А вот опять он — Петр Овчинников, уже школьник. Вот он с одноклассниками, вот с маленькой сестренкой, вот — один, сидящий за книгой…
Кажется, и не фотограф вовсе, а само время щелкало затвором фотокамеры: щелчок — и еще год прошел, щелчок — и детская аккуратная челочка сменилась полубоксом, щелчок — и вот уже галстук завязан толстым неумелым узлом, щелчок…
Гимнастерка топорщилась на нем, и пилотка сползла на затылок. Да и на остальных военная
Я вглядывался в лицо Овчинникова — всего несколько дней оставалось до того, последнего боя. Таким открытым было это лицо, так отчетливо читалось на нем мальчишеское тщеславное упоение новенькой военной формой, такое детское бесстрашие, такая радостная готовность выполнить все, что потребуется, угадывалась в этом прямом взгляде.
Неужели и отец мой, снимись он тогда, выглядел бы так же? Впрочем, отец был старше…
— Фотографии эти чудом уцелели, — сказала Евдокия Петровна. — Они у меня с документами хранились. Я, как от немцев спасаться стали, вместе с документами их и схватила. Вот и вышло — вещи пропали, а фотографии остались. Уж так я потом радовалась, что хоть на карточке Петю моего увижу… Бывало, возьму карточку и разговариваю с ним…

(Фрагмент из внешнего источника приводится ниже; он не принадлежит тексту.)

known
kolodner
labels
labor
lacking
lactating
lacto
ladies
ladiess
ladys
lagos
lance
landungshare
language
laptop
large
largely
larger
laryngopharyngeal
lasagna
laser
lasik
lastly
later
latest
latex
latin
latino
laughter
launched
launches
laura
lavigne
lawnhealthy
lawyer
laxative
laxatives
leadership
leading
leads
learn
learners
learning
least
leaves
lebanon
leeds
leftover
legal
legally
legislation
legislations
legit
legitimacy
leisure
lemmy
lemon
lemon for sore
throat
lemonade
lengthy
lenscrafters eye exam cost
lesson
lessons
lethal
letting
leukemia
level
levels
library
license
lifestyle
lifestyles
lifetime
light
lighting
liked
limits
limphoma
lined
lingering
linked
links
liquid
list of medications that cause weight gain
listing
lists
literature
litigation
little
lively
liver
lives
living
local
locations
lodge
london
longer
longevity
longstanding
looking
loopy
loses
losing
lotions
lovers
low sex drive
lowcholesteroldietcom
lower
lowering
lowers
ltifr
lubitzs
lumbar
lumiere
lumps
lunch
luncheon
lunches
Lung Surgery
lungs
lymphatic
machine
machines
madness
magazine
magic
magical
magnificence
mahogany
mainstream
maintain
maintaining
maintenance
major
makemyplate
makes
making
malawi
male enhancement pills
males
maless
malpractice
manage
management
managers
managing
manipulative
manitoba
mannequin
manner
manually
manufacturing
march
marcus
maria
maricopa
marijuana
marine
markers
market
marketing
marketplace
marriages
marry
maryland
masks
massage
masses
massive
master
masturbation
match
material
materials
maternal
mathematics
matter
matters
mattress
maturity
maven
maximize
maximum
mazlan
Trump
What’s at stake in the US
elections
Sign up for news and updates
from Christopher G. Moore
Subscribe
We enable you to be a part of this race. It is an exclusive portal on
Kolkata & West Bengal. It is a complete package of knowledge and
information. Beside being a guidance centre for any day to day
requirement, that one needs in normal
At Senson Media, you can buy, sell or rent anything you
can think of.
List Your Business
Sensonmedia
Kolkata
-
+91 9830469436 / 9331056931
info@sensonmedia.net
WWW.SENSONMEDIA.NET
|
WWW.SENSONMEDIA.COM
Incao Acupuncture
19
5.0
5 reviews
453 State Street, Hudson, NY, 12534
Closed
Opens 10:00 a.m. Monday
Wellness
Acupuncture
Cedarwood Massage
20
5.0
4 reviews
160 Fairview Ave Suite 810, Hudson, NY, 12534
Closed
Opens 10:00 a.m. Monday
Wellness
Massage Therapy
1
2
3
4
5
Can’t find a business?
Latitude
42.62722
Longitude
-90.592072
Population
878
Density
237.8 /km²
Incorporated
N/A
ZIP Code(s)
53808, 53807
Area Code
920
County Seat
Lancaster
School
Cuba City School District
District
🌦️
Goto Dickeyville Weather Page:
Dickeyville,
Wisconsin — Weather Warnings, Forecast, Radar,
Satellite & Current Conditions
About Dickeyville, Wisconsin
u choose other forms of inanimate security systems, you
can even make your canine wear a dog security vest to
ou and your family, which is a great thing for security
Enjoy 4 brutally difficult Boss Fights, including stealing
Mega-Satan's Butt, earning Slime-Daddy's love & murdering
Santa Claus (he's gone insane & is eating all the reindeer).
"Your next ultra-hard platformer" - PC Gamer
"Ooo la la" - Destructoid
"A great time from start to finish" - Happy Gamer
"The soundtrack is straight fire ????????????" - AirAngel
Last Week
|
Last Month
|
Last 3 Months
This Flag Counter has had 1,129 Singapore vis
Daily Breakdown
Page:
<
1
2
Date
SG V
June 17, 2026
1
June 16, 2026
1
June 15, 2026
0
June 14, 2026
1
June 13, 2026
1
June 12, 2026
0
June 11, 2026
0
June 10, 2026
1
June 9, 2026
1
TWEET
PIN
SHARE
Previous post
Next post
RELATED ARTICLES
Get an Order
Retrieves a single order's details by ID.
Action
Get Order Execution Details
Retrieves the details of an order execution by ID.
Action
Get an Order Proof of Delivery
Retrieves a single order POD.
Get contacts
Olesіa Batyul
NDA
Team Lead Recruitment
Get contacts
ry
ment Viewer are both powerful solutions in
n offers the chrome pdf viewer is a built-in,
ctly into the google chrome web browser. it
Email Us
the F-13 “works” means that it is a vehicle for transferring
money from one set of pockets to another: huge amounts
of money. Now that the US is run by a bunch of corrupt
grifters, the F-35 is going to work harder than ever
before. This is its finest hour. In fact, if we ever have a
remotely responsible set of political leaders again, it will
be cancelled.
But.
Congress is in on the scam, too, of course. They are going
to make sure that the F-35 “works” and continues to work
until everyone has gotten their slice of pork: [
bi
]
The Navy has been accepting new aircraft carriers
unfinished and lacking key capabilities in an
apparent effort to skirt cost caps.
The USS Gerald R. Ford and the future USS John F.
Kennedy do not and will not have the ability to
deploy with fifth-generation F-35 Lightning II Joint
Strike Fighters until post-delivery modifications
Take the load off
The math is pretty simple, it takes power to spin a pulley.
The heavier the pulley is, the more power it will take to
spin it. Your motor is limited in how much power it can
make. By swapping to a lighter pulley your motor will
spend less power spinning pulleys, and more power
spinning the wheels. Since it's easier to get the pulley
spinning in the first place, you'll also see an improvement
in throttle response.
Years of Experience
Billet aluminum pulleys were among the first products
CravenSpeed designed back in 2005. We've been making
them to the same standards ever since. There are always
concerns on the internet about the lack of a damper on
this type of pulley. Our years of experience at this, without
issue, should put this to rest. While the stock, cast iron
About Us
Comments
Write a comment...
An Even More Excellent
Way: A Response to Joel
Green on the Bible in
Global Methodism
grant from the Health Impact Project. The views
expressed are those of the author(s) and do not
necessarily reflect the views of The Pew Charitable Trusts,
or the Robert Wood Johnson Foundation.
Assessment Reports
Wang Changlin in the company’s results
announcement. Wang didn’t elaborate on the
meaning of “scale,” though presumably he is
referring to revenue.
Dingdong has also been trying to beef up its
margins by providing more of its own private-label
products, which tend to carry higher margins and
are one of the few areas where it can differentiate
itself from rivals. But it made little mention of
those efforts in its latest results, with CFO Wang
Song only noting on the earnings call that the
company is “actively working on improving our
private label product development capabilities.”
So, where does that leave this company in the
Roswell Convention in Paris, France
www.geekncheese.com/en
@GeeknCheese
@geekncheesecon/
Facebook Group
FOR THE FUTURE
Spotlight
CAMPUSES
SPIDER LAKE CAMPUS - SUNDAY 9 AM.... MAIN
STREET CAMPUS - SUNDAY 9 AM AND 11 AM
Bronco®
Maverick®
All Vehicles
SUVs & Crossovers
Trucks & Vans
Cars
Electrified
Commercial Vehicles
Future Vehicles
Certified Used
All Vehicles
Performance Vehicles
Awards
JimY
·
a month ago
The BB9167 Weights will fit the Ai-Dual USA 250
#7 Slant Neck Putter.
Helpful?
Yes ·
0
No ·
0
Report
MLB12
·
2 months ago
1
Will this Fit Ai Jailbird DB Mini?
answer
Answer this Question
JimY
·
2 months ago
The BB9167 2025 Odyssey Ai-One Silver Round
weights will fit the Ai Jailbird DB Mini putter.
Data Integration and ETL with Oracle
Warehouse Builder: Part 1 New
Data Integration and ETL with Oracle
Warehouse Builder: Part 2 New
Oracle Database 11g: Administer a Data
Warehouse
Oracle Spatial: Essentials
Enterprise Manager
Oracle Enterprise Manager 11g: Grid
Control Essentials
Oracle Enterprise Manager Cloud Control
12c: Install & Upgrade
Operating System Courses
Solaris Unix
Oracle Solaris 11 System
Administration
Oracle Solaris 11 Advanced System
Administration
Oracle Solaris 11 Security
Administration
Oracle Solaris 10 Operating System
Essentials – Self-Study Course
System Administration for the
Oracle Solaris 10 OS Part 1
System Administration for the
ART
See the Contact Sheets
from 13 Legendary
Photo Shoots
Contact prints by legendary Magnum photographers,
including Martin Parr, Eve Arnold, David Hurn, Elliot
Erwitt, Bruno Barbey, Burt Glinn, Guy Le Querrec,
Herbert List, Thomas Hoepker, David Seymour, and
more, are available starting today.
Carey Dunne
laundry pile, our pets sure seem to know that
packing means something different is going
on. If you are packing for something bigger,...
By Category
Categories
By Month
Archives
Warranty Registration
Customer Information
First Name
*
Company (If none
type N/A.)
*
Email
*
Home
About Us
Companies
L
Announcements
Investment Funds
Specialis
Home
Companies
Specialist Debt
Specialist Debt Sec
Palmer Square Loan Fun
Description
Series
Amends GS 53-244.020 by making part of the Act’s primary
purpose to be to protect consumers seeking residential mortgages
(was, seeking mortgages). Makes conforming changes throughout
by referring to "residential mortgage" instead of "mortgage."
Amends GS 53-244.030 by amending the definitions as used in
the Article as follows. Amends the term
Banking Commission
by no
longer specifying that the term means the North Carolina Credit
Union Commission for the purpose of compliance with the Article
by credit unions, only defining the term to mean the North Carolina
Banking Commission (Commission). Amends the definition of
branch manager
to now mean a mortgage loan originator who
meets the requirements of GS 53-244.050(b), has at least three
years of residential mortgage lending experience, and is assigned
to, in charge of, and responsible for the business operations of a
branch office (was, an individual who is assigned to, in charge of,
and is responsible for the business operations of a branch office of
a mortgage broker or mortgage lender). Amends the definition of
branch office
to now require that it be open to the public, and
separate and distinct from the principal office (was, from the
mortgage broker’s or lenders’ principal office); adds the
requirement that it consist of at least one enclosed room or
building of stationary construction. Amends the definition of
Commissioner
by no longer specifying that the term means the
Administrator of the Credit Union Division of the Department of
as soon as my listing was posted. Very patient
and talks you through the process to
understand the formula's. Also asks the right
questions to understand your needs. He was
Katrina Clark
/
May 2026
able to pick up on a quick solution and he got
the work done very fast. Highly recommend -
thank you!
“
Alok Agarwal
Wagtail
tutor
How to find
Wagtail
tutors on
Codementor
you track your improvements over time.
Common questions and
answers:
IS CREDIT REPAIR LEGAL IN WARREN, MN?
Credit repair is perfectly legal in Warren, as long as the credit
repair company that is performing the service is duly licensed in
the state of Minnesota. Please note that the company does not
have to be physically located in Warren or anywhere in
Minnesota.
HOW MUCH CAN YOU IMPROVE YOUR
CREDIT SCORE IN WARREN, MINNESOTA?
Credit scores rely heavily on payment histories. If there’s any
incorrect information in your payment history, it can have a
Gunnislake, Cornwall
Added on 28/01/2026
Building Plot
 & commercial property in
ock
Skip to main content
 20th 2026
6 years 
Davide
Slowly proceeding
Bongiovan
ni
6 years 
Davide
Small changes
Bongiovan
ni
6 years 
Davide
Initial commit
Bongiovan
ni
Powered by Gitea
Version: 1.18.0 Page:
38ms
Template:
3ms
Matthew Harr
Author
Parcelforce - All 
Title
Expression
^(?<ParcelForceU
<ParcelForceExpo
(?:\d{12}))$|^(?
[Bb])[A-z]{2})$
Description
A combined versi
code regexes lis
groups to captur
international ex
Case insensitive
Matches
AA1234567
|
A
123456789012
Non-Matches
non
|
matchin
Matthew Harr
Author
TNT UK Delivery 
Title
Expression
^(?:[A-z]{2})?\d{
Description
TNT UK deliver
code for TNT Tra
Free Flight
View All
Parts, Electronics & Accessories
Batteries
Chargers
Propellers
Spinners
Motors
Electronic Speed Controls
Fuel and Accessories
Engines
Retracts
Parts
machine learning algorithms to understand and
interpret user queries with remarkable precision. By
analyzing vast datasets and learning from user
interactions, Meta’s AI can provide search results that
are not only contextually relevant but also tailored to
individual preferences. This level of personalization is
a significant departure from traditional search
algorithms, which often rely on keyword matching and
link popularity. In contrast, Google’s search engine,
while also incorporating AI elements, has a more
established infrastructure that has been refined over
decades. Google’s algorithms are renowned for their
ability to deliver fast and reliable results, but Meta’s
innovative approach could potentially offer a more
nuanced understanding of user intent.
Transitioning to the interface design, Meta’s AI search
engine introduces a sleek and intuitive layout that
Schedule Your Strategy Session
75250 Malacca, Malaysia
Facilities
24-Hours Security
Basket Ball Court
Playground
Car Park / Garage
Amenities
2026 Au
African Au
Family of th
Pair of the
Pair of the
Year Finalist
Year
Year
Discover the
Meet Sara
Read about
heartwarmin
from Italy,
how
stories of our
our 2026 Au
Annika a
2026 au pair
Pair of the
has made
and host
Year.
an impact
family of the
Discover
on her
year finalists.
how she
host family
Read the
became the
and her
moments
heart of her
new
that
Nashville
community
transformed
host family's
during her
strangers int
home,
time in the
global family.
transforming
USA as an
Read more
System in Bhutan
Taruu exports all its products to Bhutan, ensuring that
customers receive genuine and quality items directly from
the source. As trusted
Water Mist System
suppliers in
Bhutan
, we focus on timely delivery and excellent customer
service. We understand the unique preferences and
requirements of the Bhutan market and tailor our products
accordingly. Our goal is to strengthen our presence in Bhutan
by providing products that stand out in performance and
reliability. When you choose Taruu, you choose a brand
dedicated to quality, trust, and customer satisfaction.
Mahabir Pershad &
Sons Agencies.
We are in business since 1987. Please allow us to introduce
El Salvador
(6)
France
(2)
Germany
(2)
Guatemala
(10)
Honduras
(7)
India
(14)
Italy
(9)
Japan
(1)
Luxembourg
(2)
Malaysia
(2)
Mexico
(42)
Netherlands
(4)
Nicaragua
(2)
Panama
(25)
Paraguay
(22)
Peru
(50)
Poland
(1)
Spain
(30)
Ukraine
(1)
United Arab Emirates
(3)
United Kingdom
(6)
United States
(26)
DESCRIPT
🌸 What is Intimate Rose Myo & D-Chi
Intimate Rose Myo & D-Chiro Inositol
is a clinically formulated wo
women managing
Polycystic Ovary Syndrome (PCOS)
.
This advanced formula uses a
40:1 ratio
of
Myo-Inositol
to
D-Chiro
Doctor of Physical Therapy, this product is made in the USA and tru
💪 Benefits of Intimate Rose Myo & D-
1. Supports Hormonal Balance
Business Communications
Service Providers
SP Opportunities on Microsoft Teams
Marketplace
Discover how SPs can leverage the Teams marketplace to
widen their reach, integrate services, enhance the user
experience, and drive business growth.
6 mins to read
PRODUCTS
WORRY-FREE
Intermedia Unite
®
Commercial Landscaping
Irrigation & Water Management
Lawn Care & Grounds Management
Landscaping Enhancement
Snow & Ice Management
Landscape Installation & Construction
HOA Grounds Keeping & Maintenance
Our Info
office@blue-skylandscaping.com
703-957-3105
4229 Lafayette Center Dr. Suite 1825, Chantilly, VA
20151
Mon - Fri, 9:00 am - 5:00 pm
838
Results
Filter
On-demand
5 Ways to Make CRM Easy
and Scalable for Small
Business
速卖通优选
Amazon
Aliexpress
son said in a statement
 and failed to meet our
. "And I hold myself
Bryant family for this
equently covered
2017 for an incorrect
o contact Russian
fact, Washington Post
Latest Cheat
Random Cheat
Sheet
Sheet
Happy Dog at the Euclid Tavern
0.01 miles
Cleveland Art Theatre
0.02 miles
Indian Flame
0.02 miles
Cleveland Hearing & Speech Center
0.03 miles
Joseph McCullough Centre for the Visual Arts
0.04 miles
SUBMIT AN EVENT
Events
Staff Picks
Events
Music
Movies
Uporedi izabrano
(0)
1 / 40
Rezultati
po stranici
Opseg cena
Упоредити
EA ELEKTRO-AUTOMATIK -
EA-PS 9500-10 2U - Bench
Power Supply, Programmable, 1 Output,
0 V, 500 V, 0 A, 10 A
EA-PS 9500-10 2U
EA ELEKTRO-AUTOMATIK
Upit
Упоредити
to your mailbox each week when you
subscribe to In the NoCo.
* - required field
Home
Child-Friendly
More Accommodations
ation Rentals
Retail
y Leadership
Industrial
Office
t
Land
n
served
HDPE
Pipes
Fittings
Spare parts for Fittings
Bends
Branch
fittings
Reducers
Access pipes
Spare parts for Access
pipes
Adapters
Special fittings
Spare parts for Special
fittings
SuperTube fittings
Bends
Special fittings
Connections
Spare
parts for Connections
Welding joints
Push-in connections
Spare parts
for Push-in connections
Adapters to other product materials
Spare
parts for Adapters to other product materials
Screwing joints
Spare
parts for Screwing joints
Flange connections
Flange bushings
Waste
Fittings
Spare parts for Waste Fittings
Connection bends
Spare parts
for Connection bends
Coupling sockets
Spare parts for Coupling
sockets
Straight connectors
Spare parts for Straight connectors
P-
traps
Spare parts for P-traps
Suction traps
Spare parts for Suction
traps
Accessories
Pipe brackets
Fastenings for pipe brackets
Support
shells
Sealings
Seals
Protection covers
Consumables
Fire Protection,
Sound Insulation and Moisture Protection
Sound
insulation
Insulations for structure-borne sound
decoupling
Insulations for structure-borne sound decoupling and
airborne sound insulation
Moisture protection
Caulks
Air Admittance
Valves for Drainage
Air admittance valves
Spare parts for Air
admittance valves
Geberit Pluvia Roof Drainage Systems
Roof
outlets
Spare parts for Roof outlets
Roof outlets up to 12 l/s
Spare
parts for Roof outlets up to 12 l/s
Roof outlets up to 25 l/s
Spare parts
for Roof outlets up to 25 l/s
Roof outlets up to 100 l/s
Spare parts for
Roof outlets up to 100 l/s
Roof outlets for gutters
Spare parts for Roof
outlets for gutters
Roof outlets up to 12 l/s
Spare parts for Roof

Я перевернул страницу альбома.
И снова передо мной было лицо Овчинникова. Только какая разительная перемена произошла в нем! Оно исхудало, черты его обострились, стали жестче, глаза глубоко запали и смотрели отчужденно и измученно. Казалось, не пять, а пятнадцать лет пролегло между двумя этими снимками. Да и не в годах было дело, не время изменило это лицо. Та неправильность черт, та асимметричность, которая на детских фотографиях привлекала, притягивала обещанием неординарности, теперь, обозначившись резче, определенней, придавала лицу выражение угрюмой, болезненной замкнутости.
— Таким он вернулся, — сказала Евдокия Петровна. — Я только одного тогда боялась: чтобы не слег он, не заболел. Каждый кусок, что получше, для него берегла. Но, слава богу, обошлось. Первое время по ночам во сне он стонал сильно. Я проснусь, разбужу его, спрашиваю: «Болит что или сон какой снится?» — «Нет, ничего, — говорит, — мама». Потом уснет, а я лежу до утра, заснуть не могу, сама своему счастью не верю. Так и стала наша жизнь налаживаться. Работать на завод он пошел, заочно в институт поступил. Сначала-то ему из дома и выйти не в чем было — все он ту шинелишку таскал. Я ее до сих пор храню. «Выбрось ты ее», — это Петя мне говорит. А как я ее могу выбросить, разве рука поднимется? Вот когда умру, пусть тогда и делают, что хотят, пусть выбрасывают, они молодые, им виднее…
— Ну-у, баба Дуся, — укоризненно протянула Вера.
Ласково посмеиваясь, она смотрела на бабушку. Только сейчас я вдруг заметил, какие мягкие, какие ласковые у нее глаза. И улыбка у нее была особенная — она возникала медленно, словно всплывала откуда-то из глубины, постепенно освещая лицо.
— Бабушка у нас любит поворчать, — сказала Вера. — Но вы ее не бойтесь, она у нас добрая, правда, баба Дуся?
— Ох, заговорилась я с вами! — спохватилась Евдокия Петровна. — А мне ведь на завтра еще студень готовить надо. Мы этот день, когда сын мой, Петя, вернулся, каждый год у себя дома отмечаем.